Performance in language tasks rises with the size of the model — yet, as a model’s parameter count rises, so does the time it takes to render output. New work pumps up the number of parameters without slowing down the network.

What’s new: William Fedus, Barret Zoph, and Noam Shazeer at Google Brain developed the Switch Transformer, a large-scale architecture (the authors built a version comprising 1.6 trillion parameters) that’s nearly as fast as a much smaller model.

Key insight: The approach known as mixture-of-experts uses only a subset of a model’s parameters per input example. Like mixture-of-experts, Switch Transformer chooses which of many layers would best process a given input.

How it works: The authors trained Switch Transformer to predict words that had been removed at random from a large text dataset scraped from the web.
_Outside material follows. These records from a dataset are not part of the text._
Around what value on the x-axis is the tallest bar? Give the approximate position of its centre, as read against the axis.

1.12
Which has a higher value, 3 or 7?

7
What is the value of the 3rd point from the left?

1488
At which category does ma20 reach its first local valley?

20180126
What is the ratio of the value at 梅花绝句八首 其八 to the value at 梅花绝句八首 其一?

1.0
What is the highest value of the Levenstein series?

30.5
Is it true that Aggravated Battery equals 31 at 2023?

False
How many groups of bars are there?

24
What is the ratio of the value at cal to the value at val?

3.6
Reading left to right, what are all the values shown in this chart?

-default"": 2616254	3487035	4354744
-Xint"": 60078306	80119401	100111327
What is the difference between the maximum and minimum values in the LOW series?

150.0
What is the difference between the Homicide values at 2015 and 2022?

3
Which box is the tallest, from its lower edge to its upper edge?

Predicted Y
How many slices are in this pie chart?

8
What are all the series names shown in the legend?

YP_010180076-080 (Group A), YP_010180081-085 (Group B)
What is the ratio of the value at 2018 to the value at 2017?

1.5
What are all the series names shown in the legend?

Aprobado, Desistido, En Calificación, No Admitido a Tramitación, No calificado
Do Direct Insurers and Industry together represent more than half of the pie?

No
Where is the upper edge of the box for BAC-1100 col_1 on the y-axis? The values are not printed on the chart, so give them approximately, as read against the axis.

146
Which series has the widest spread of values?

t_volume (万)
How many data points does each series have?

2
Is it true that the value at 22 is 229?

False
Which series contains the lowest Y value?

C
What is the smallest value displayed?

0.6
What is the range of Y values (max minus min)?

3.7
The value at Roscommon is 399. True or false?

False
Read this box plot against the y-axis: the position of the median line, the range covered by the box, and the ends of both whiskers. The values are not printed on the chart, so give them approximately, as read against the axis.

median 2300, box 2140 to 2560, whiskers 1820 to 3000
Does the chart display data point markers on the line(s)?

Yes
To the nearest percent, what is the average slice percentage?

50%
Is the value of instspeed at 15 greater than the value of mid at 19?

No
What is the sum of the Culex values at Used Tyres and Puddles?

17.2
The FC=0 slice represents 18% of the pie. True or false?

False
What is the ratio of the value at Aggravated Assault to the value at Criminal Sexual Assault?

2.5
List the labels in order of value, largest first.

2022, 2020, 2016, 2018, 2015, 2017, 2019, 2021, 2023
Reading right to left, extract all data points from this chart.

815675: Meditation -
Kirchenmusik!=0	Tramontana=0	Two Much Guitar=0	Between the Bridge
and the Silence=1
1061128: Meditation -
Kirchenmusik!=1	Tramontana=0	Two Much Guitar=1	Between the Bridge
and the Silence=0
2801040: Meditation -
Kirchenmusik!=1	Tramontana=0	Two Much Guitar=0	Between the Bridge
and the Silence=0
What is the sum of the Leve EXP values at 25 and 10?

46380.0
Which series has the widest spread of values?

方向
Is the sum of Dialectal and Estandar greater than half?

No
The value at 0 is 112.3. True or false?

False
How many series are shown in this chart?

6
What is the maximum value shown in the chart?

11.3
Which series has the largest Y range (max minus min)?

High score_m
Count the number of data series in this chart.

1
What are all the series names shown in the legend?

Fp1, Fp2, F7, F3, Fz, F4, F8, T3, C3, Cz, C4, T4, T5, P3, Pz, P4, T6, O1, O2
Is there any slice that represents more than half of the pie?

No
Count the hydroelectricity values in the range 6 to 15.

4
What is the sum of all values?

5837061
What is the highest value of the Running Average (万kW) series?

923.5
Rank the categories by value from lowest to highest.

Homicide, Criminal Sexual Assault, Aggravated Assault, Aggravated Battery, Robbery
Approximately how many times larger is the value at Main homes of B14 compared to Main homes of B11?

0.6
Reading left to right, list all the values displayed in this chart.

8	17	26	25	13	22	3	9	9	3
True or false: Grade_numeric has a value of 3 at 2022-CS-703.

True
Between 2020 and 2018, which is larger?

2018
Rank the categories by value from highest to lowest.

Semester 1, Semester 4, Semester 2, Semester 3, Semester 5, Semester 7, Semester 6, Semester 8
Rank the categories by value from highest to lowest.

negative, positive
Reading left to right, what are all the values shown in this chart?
The dataset was preprocessed to remove offensive language, placeholder text, and other issues.

  • A typical transformer extracts a representation from each input token, such as a word, and then uses self-attention to compare the representations before passing them to a fully connected layer. Switch Transformer replaces the fully connected layer with one of a number (determined by a hyperparameter) of fully connected layers.
  • A softmax layer calculates the probability that any particular fully connected layer is best for processing a given token. Then it uses the chosen layer in the usual manner.
  • The fully connected layers process tokens in parallel. The authors added a loss to encourage them to be equally active. On a hardware chip, a separate processor core handles each layer, so this loss encourages equal distribution of the load on each core.

Results: The authors compared Switch Transformer (7.4 billion parameters) to T5 (223 million parameters), a variant similar to the original transformer that was trained on the same dataset, using negative log perplexity, a measure of the model’s uncertainty (higher is better). The new model achieved -1.561 negative log perplexity compared to T5’s -1.731. Switch Transformer ran at two-thirds the speed of T5 — it executed 1,000 predictions per second compared to T5’s 1,600 — with 33 times the number of parameters. It beat a mixture-of-experts transformer, presumably of roughly the same size, on both counts.

Why it matters: In deep learning, bigger is better — but so is a manageable computation budget.

We’re thinking: Transformers come in an increasing variety of flavors. We hope this summary helps you remember which is switch.